I received this book for free from in exchange for an honest review. This does not affect my opinion of the book or the content of my review.Ink (Paper Gods, #1) Published by Harlequin Teen, Llewellyn Publications on June 25th 2013
Reading Challenges: Blogger Shame, Mt. TBR
On the heels of a family tragedy, the last thing Katie Greene wants to do is move halfway across the world. Stuck with her aunt in Shizuoka, Japan, Katie feels lost. Alone. She doesn’t know the language, she can barely hold a pair of chopsticks, and she can’t seem to get the hang of taking her shoes off whenever she enters a building.
Then there’s gorgeous but aloof Tomohiro, star of the school’s kendo team. How did he really get the scar on his arm? Katie isn’t prepared for the answer. But when she sees the things he draws start moving, there’s no denying the truth: Tomo has a connection to the ancient gods of Japan, and being near Katie is causing his abilities to spiral out of control. If the wrong people notice, they'll both be targets.
Katie never wanted to move to Japan—now she may not make it out of the country alive.
Here’s yet another book that has been sitting on my Netgalley shelf for way too long! For this one, I did try reading it a while ago. The synopsis is really up my alley, sounds interesting and the first few pages pulled me into the book. ‘
Then something happens.
I am not even sure what. It becomes passive. There’s nothing really that I can even say that I truly disliked about it, but every time I opened up my Kindle to get into the book, I would just kind of sigh. The writing is good, the characters are interesting, but the plot after the first 10% or so, just became ho hum.
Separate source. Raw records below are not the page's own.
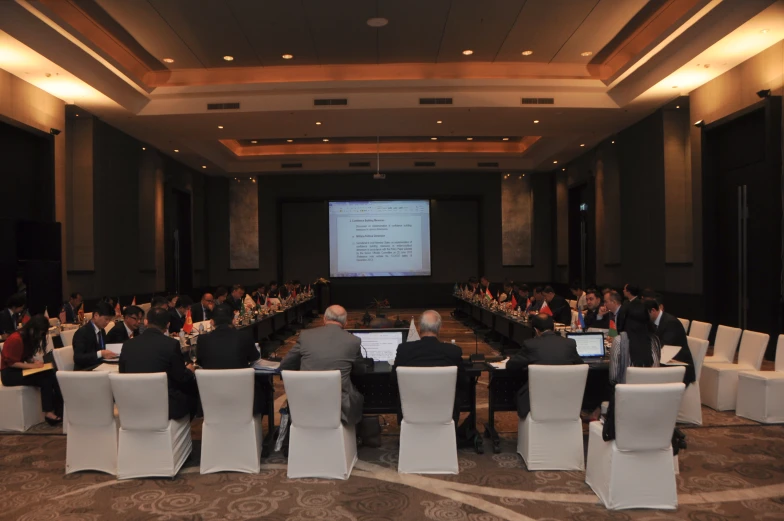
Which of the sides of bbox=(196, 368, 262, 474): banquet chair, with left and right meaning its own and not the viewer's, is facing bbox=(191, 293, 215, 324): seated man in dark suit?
front

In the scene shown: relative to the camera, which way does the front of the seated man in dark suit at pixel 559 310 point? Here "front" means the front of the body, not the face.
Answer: to the viewer's left

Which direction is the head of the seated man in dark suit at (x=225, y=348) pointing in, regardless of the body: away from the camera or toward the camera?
away from the camera

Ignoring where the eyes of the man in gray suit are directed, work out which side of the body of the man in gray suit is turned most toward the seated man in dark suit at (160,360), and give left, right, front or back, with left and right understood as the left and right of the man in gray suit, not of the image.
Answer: left

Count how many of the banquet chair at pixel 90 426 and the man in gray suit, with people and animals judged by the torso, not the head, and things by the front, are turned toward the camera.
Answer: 0

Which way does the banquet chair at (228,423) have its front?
away from the camera

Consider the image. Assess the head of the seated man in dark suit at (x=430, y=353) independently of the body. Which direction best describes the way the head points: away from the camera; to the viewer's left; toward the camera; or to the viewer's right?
away from the camera

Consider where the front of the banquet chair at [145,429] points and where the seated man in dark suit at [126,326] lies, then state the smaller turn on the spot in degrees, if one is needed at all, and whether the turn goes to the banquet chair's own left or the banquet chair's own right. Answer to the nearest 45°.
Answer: approximately 45° to the banquet chair's own left

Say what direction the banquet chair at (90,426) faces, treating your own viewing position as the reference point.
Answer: facing away from the viewer

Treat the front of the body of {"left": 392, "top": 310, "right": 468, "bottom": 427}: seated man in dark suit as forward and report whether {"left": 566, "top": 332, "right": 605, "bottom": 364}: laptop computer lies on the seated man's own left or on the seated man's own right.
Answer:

This is so hard for me because this seems like it would be right up my alley. But I noticed that I had gotten just about to the 40% mark when I put it down the first time.
Katie’s mother just died so she is visiting with her aunt, so she is new to Japan. I can only imagine how she felt. Especially with brooding Yuu Tomohiro acting like a jerk half the time. A part of why this drove me crazy is because Katie does not get the idea that she basically puts herself in danger, multiple times. Yuu is not the brooding jerk that he seems, but if he had been, she could have been in serious danger. Instead of thinking of that, she starts stalking him and asking him questions, that honestly do not have anything to do with her. I get he’s interesting, and dark and mysterious, which I totally go for, but come on! Be smart!
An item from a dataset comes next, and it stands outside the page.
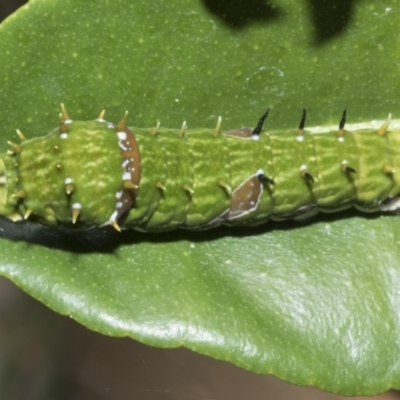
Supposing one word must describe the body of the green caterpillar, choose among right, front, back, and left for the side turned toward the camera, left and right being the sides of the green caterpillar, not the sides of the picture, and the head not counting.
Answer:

Yuu Tomohiro is not much help. He continues to nearly threaten her, which of course just creates more tension between the two of them. The tension wasn’t built upon a relationship though, and that’s where it really started losing me.
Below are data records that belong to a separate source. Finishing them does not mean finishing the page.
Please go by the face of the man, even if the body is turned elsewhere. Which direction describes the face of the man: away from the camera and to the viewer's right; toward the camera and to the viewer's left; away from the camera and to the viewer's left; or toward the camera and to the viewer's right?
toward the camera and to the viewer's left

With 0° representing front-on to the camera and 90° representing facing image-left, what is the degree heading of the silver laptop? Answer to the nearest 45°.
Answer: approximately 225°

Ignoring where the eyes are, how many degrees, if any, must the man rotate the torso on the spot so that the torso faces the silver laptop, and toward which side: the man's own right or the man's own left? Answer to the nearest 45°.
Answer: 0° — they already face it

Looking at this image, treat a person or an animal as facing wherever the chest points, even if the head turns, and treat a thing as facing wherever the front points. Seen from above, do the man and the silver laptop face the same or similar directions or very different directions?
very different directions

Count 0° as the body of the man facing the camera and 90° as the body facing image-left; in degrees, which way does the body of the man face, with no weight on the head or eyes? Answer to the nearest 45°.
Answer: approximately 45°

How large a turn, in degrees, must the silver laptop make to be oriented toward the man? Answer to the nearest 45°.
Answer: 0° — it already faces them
The supernatural portions were amazing, and slid right into the plot, seamlessly. These small moments were the moments I enjoyed the most, but sadly there are not many of them. Although the plot didn’t keep me pulled in, there are moments when I can see what the characters are doing. My mother also grew up in Japan, so the Japanese culture is fascinating to me. That could be a part of why there is a barrier though. There are many Japanese words and traditions in this, where I felt nearly overwhelmed instead of welcomed into that world.
In short: I enjoyed where Amanda Sun’s imagination was starting to go, but the relationship between the two characters was very strange, for me.